FBI in Chicago: We’re looking for ‘trigger-pullers and shot callers’


Combined efforts by the FBI and CPD have seen significant reductions in shooting incidents in two historically violent police districts. (Photo: FBI.gov)

Gun violence in Chicago is dipping slightly compared to last year, and while many factors play into the number of shootings and killings that happen week in and week out, officials with the FBI and the Chicago Police Department say their partnership is getting results.

As America remembers her fallen warriors each Memorial Day, in Chicago, the unofficial start to summer sets the stage for the city’s most violent season. This year, there were 52 people shot citywide, and seven of them died. Last year, there were 71 shooting victims in the Windy City. In the Harrison District on the West Side, there were no reported shootings over the holiday weekend – a stark contrast to the 21 shooting victims there last year.

Harrison, and the Englewood District on the South Side, are two police districts that have seen a significant reduction in gun violence since the FBI and the Chicago Police Department formed a homicide task force last year, according to a report released by the FBI on Tuesday.

“We are making some real positive gains,” said Chicago Police Superintendent Eddie Johnson. “By no means are we declaring success, but we have seen some really encouraging results.”

In addition to the task force, the FBI is working with CPD on community outreach efforts aimed at gaining the public’s trust — something that’s been strained in Chicago in the wake of the October 2014 police shooting of Laquan McDonald, which fueled countless demonstrations and set off a federal investigation. The FBI is also helping with better intelligence gathering efforts aimed at identifying shooters and so-called “directors of violence.”

“We get real-time intelligence from the FBI that we didn’t get before,” Johnson said. “They can look at our crime picture and help us figure out where to best deploy our resources.”

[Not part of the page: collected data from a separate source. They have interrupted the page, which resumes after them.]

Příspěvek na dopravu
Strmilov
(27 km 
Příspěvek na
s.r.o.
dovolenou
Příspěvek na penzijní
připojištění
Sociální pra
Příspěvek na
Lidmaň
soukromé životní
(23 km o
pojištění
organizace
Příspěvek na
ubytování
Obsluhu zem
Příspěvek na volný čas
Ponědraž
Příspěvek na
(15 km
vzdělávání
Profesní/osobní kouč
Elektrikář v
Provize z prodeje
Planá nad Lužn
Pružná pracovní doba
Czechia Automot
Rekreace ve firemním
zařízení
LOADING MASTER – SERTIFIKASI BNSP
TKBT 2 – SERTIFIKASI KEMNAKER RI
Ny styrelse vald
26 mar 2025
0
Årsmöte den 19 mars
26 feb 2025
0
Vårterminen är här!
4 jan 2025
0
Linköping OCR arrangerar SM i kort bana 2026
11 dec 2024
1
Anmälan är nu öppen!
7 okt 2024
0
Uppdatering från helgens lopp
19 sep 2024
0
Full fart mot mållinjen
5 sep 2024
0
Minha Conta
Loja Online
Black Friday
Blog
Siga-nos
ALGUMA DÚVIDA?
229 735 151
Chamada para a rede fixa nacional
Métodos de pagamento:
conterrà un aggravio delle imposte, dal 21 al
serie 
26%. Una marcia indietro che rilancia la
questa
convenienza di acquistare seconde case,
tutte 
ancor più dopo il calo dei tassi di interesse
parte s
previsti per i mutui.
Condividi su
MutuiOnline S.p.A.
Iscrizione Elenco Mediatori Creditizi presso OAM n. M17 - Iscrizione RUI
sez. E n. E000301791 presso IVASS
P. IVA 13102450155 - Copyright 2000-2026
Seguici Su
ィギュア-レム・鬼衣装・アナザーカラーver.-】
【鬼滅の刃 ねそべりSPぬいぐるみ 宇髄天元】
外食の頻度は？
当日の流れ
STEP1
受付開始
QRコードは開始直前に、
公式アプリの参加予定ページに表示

“We are specifically going after the trigger-pullers and shot-callers,” said Michael Anderson, special agent in charge of the Chicago Division.

Johnson said when he started working as an officer in the late 1980s, there were far fewer gang members serving as trigger-pullers.

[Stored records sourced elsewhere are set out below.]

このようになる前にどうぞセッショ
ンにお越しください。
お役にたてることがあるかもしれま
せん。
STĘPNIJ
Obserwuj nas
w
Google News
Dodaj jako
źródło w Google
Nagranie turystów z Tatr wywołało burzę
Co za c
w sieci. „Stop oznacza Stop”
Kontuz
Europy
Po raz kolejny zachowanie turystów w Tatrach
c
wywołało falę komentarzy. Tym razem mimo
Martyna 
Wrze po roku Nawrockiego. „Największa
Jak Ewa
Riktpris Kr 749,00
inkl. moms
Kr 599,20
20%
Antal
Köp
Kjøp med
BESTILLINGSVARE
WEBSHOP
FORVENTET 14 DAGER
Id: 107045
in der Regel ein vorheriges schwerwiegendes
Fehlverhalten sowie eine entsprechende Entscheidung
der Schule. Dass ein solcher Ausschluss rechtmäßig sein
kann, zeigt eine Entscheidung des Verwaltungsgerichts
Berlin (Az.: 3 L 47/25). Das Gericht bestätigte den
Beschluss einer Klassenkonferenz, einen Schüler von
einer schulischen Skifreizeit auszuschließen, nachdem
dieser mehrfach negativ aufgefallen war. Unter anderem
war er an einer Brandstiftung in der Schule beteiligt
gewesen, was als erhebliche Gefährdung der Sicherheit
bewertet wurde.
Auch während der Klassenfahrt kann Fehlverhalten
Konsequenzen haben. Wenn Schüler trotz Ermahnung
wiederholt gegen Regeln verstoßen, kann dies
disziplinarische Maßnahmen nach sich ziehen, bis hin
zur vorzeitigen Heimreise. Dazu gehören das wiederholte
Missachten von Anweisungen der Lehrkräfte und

“If you had a gang of 10 guys, maybe two of them at most would be armed,” he said. “Now if you have a gang of 10 guys, probably nine of them are armed. And we’ve seen kids as young as 10 and 11 with firearms.”

“Based on what I’ve seen over the last year,” one FBI agent said, “these guys are carrying around guns as if it’s a symbol of their pride or who they are — and the bigger the gun, the better. We are seeing handguns with extended magazines and ammunition drums attached. It’s like guns are a part of them, a part of their culture. And they are not afraid to use them.”